My boy’s days continued as they had. He struggled to adapt and cope. The Pediatrician had me fill out a Snap IV form, and pass them on to school and daycare as well. The returned forms told him there were issues; I needed to see a private Psychologist for a proper diagnosis. After a brief meeting with the Psychologist I was told I would need $1800, and to wait until he was 6. “Perhaps we can spread it around so your insurance covers more of it.” I couldn’t fathom where I, a single parent with no Child Support and a tenuous IT consulting position, would gather together the funds that insurance wouldn’t pay. I couldn’t fathom how people with less fortunate circumstances got that kind of money. I was in a holding pattern until September anyway; the Psychologist couldn’t schedule another appointment until after the summer.

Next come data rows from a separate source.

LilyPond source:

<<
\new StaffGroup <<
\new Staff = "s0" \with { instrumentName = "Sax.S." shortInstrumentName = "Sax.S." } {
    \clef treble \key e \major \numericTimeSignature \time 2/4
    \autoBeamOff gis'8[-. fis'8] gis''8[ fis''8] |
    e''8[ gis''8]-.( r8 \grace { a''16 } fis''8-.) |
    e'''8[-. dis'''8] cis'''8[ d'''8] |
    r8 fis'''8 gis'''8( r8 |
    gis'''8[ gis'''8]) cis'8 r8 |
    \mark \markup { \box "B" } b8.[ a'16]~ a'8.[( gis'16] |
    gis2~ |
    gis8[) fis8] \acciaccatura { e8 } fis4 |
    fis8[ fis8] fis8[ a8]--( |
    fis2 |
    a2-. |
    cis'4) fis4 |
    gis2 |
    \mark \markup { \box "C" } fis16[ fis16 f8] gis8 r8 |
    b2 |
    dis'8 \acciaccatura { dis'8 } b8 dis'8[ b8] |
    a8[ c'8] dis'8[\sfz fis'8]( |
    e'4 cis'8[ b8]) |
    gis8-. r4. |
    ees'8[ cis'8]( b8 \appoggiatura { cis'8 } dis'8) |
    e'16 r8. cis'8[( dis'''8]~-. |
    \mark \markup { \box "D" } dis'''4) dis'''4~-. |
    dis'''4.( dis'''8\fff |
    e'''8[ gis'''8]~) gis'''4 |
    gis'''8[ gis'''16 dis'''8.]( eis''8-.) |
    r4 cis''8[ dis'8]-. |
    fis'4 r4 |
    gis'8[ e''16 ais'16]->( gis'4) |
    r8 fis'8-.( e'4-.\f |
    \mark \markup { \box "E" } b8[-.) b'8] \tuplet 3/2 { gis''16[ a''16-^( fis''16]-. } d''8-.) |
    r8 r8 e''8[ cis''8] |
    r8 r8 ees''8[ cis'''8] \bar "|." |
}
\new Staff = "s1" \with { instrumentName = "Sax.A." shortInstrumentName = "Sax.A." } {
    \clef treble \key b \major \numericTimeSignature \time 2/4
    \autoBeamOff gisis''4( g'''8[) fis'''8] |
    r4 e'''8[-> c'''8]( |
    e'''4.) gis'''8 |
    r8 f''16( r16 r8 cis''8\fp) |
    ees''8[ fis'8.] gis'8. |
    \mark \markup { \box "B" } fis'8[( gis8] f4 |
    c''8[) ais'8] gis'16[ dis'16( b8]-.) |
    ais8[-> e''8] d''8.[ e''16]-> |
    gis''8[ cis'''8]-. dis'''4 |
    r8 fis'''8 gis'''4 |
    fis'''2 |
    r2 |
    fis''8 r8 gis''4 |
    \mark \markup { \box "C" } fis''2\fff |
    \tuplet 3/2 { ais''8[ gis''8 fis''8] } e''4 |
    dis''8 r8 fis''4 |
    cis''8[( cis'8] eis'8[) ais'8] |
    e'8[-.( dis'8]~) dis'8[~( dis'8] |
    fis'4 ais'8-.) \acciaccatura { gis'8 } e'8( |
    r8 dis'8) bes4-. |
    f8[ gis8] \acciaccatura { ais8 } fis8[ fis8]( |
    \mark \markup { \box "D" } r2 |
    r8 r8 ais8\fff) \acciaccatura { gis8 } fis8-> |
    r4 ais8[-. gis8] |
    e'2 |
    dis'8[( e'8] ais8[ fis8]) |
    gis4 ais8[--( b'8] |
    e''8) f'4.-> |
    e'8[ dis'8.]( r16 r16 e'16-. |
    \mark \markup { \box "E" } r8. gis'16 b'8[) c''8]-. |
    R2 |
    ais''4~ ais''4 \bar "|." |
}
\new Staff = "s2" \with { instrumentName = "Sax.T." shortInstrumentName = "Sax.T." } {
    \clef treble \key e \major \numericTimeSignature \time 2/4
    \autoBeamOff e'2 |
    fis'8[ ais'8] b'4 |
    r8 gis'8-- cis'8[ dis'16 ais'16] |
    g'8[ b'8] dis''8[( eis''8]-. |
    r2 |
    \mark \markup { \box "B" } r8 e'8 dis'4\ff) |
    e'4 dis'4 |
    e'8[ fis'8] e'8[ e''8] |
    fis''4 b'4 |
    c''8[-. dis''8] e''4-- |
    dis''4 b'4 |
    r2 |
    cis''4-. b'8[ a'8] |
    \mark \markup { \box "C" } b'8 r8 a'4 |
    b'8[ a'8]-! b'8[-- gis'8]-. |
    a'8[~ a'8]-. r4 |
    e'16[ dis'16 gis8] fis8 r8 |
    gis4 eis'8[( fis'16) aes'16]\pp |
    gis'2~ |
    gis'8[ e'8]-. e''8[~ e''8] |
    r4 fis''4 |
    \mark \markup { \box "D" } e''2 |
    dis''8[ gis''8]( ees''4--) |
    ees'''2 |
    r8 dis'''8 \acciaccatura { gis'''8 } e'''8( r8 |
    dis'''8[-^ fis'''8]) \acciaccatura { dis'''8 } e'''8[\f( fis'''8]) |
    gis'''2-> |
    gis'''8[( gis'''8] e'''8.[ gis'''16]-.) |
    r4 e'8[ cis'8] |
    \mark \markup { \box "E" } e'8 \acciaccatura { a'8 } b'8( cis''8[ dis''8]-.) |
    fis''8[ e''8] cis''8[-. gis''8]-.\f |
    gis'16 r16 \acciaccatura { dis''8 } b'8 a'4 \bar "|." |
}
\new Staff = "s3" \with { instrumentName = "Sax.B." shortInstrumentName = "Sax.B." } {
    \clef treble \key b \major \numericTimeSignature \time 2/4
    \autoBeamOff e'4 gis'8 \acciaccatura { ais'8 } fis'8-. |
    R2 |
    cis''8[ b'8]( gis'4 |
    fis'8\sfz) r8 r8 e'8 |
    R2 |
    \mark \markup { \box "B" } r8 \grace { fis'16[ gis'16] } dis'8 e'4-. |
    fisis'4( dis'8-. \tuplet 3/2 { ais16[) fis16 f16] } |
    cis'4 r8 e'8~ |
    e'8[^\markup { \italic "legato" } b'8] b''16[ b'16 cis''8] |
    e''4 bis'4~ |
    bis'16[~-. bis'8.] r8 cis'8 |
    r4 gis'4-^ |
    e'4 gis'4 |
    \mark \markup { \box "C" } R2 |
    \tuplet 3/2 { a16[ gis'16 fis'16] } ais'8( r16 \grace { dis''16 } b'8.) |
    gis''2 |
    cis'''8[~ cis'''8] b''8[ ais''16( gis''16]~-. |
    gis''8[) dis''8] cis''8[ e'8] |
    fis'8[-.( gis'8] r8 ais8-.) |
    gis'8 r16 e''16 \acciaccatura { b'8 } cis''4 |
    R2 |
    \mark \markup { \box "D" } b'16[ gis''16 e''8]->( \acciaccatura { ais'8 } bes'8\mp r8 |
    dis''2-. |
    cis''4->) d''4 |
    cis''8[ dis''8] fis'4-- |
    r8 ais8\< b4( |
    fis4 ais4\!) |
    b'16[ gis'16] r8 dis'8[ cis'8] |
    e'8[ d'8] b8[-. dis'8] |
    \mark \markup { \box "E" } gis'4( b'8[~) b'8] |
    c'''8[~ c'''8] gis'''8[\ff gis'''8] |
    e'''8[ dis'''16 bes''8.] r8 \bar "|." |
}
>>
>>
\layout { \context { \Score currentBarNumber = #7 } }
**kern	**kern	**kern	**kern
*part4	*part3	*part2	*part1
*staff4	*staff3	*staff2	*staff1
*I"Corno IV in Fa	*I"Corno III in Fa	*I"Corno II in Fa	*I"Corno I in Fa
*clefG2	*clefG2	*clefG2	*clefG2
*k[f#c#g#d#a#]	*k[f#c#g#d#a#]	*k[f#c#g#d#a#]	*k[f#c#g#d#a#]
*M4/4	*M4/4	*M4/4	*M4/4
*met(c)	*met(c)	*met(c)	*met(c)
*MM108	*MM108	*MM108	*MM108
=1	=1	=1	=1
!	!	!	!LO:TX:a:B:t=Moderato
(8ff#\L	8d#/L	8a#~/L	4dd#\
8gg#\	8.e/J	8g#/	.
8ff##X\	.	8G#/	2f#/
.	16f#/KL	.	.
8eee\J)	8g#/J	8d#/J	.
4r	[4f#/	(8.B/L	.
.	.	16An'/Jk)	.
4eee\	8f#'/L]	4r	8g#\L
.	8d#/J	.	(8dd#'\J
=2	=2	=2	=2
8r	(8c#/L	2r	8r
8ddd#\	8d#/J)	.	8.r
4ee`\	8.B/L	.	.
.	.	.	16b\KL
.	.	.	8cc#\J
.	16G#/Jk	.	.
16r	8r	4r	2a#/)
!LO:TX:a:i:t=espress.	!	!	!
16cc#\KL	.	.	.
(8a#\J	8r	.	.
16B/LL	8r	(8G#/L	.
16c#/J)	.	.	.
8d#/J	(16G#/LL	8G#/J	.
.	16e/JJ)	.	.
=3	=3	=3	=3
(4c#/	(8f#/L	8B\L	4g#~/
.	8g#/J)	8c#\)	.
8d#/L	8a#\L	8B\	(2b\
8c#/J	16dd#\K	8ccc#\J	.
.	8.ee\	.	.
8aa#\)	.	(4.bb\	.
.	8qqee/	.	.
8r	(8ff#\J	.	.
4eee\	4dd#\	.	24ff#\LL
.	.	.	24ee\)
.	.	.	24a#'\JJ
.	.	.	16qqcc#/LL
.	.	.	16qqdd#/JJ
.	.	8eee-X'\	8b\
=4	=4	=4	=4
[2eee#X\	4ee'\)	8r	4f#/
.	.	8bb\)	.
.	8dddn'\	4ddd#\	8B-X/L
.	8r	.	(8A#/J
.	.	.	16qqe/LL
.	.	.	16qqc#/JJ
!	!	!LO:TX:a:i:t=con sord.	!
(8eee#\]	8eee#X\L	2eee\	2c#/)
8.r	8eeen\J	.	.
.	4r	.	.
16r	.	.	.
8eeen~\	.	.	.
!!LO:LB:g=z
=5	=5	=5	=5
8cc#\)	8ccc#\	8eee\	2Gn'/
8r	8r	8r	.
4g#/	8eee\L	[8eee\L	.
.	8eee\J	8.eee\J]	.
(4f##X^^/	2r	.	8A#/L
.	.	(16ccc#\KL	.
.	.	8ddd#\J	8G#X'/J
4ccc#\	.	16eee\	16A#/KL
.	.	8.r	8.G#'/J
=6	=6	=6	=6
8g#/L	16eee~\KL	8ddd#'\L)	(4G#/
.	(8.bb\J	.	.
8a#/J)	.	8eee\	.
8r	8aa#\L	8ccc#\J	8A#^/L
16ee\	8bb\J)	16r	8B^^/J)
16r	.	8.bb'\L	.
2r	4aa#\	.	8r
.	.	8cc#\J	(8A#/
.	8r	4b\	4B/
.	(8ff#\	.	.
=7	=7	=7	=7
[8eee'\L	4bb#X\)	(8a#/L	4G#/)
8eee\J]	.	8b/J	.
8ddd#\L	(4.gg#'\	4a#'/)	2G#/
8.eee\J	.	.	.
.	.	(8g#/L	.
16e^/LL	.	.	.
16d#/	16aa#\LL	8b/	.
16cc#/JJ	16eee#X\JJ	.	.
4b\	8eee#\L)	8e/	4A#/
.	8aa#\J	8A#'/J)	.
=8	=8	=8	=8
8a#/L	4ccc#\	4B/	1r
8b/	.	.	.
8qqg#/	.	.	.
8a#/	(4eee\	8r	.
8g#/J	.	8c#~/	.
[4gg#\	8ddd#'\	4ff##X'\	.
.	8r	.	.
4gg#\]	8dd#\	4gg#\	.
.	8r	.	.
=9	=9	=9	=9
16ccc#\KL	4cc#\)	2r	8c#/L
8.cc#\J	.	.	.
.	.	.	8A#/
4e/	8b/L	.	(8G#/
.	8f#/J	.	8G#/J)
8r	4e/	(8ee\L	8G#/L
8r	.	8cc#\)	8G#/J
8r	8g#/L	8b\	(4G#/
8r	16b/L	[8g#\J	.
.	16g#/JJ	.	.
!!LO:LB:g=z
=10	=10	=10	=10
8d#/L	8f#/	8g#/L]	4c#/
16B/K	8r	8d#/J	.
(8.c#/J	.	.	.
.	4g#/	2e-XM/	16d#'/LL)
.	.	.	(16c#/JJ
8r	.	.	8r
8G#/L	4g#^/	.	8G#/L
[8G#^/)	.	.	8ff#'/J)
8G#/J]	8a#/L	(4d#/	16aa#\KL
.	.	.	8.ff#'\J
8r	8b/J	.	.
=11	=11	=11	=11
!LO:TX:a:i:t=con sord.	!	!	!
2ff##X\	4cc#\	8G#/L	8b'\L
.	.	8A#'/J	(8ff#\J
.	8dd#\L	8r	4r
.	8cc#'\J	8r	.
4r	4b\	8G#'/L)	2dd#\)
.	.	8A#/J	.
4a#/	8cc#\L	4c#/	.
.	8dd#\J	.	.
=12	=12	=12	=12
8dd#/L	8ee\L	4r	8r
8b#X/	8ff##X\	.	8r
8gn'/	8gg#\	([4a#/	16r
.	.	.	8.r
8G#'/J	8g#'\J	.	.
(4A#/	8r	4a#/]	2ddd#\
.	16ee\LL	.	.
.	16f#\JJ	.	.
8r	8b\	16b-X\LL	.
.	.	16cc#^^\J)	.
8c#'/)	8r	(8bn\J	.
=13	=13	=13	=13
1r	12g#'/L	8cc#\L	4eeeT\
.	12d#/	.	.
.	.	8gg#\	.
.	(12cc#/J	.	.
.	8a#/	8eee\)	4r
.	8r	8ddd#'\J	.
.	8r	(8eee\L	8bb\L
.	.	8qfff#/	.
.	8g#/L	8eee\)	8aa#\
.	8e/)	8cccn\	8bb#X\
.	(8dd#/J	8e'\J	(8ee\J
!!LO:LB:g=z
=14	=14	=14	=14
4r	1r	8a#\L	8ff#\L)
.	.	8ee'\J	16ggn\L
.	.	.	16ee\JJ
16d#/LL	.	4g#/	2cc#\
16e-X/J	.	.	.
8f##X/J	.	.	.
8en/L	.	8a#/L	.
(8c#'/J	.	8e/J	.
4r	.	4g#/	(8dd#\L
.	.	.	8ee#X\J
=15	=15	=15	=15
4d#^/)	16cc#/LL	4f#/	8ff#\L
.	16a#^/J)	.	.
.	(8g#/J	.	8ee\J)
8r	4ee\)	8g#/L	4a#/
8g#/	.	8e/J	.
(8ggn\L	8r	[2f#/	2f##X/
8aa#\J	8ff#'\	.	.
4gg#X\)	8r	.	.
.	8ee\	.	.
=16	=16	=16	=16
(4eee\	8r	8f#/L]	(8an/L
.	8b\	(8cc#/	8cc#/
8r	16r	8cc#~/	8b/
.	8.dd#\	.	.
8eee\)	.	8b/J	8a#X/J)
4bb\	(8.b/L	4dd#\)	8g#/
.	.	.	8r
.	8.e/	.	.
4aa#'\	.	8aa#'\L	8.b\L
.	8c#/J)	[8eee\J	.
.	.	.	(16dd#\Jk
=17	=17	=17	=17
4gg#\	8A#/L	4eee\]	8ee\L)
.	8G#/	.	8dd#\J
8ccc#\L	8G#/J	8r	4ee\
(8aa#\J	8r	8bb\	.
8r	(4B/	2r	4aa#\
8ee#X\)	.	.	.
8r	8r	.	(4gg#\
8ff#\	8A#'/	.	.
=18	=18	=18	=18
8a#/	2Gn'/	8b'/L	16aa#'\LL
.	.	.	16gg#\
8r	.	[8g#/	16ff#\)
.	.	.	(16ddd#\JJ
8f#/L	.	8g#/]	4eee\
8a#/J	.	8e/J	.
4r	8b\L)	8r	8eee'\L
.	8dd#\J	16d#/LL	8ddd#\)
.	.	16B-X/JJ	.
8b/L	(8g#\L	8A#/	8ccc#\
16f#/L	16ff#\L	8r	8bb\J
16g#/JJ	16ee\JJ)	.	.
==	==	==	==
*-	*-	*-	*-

A particularly large meltdown at daycare just before the end of the school year had me calling the pediatrician; when he finally called back two days later he told me that there was nothing he could do. “If he’s hurting himself you can bring him to Children’s Psychiatric at the Health Sciences Centre. Beyond that I can’t help you.” He wasn’t hurting himself. And he didn’t need psychiatric intervention. He needed assistance, and he needed understanding. We both did. And I discovered that we were completely alone.

The day my beautiful boy graduated from Kindergarten I cried. I knew what a huge struggle it had been for him; how hard he had worked, and what a huge achievement it actually was for him. For the other children it was a transition, and sometimes a difficult one. For my child it was ascending Everest. And the summit was yet to come.